Una passione che mi ha portato a gestire dei gruppi nei social e a conoscere nel dettaglio il modo di agire dei bookmakers e le modalità con cui adesca lo scommettitore inconsapevole. In quel periodo di tempo ne ho sentito di cotte e di crude.

  • Storie di persone che hanno letteralmente perso la testa per le scommesse
  • Persone che hanno buttato dalla finestra una montagna di soldi
  • Gente che ha messo in discussione le relazioni sociali e professionali per un qualcosa di ingestibile e che oramai li gestiva
  • Ragazzi giovanissimi sempre in attesa del guru di turno ad elemosinare un pronostico che li avrebbe portati all’ennesima perdita

Ho compreso che le dinamiche emotive con cui uno scommettitore agisce sono davvero molto complesse. Lo scommettitore medio non è una persona libera, crede di esserlo.

Pensa che sia così e invece non lo è affatto. Non è una persona autonoma e, soprattutto, non ha conoscenze finanziarie.

E’ alla base della mentalità di chi scommette cercare di vincere il più possibile investendo la minor somma di denaro. L’obiettivo è sempre lo stesso: cercare la vincita del secolo che possa cambiare nel minor tempo possibile lo stato attuale.

Come? Preferendo ed in molti casi piazzando solamente multiple; pochi spiccioli per avere guadagni con tripli zeri, non comprendendo che molto spesso, se non addirittura sempre, si vanno a perdere somme di denaro che nell’immediato possono sembra esigue, ma nel tempo, sommandole, risultano essere elevate.

In molti casi non è stabilita una soglia di investimento o nemmeno si da importanza al Money Management. Con quelli che per alcuni sembrano pochi spiccioli, alla fine di un anno, se si sommano le puntate, si arriva a parlare di migliaia di euro.

Potresti anche non crederci, ma basterebbe addizionare tutte le scommesse toppate in un anno per avere un’idea chiara della cifra persa, anzi no!

La maggior parte degli scommettitori non tiene nota delle scommesse fatte, così da non poter mai tenere sotto controllo la vera entità dei soldi persi in un determinato periodo.

Se a questo si aggiungono tutte le dinamiche emotive che si innescano: paura di perdere, voglia di rivalsa, rabbia, atteggiamento sfidante, dubbie intuizioni, tifoseria sfrenata, come puoi ben capire diventa un calderone pronto ad esplodere e a innescare meccanismi psicologici patologici.

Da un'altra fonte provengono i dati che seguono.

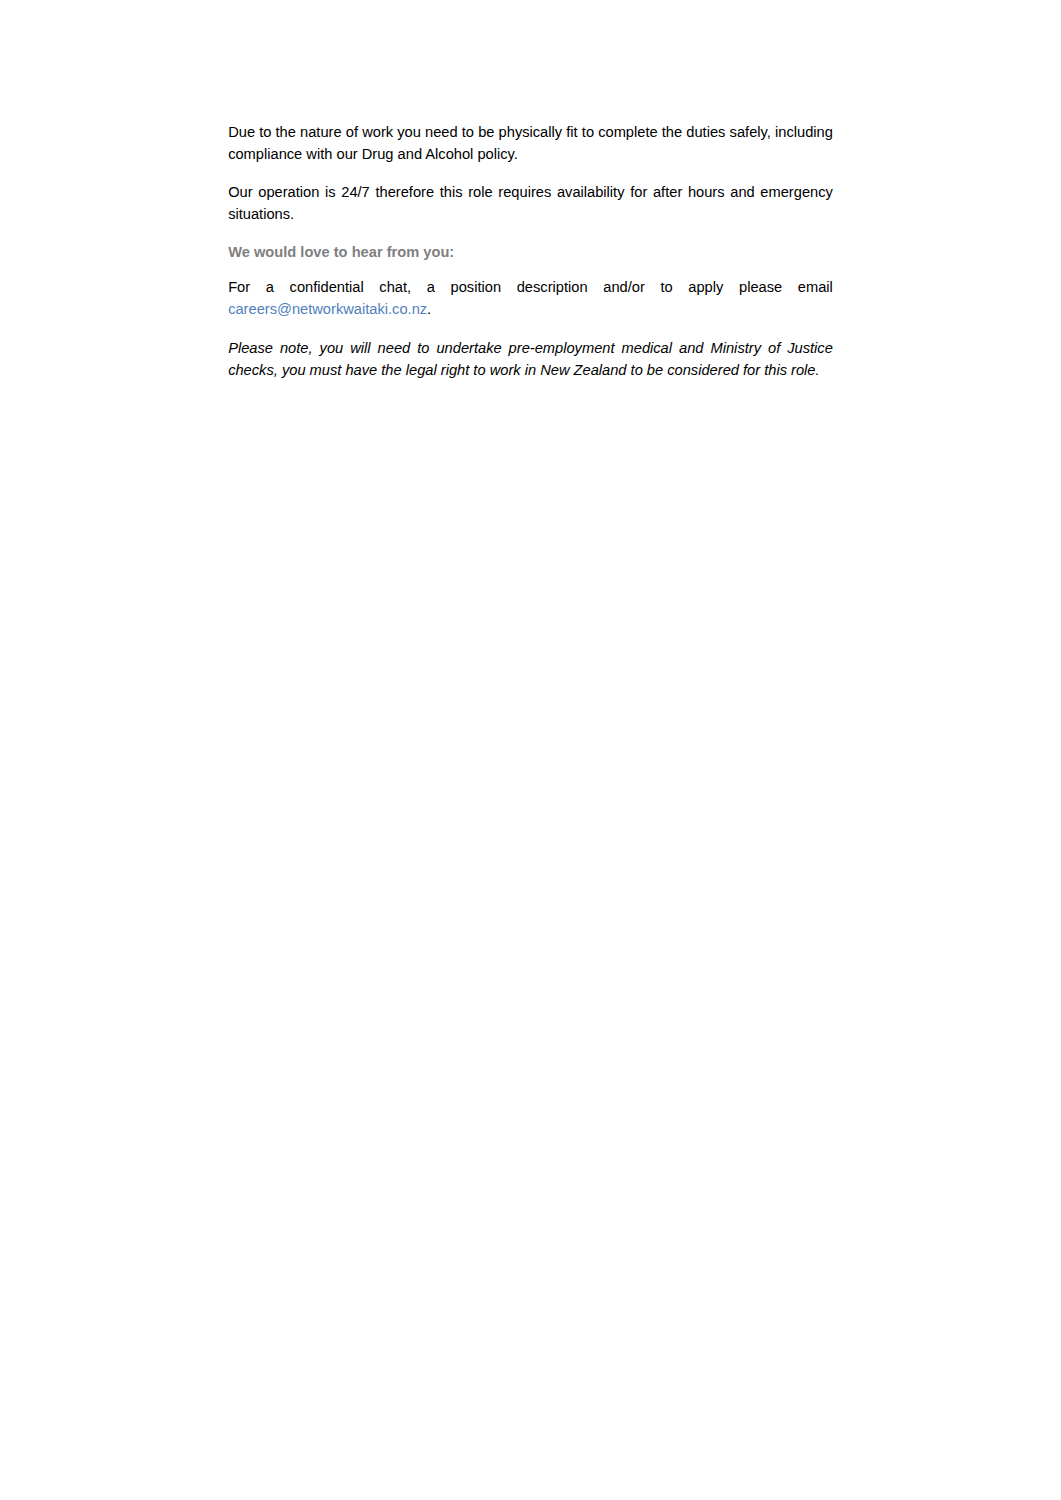Due to the nature of work you need to be physically fit to complete the duties safely, including compliance with our Drug and Alcohol policy.
Our operation is 24/7 therefore this role requires availability for after hours and emergency situations.
We would love to hear from you:
For a confidential chat, a position description and/or to apply please email careers@networkwaitaki.co.nz.
Please note, you will need to undertake pre-employment medical and Ministry of Justice checks, you must have the legal right to work in New Zealand to be considered for this role.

Ecco, io ho vissuto quel periodo con una certa inquietudine: anche se effettivamente non ho mai avuto una dipendenza da gioco, osservavo tutte queste storie, storie umane e di amici stretti che mi facevano molto riflettere sul mondo del betting.

Poi, ho conosciuto Marco, abbiamo unito le nostre esperienze, le nostre competenze, e ho compreso che tutto quello che avevo imparato, tutta la mia esperienza, potevano essere riconvertite in qualcosa di buono, prima per me stesso e poi in favore degli altri. Tutto questo ha portato alla nascita di Bet Healing.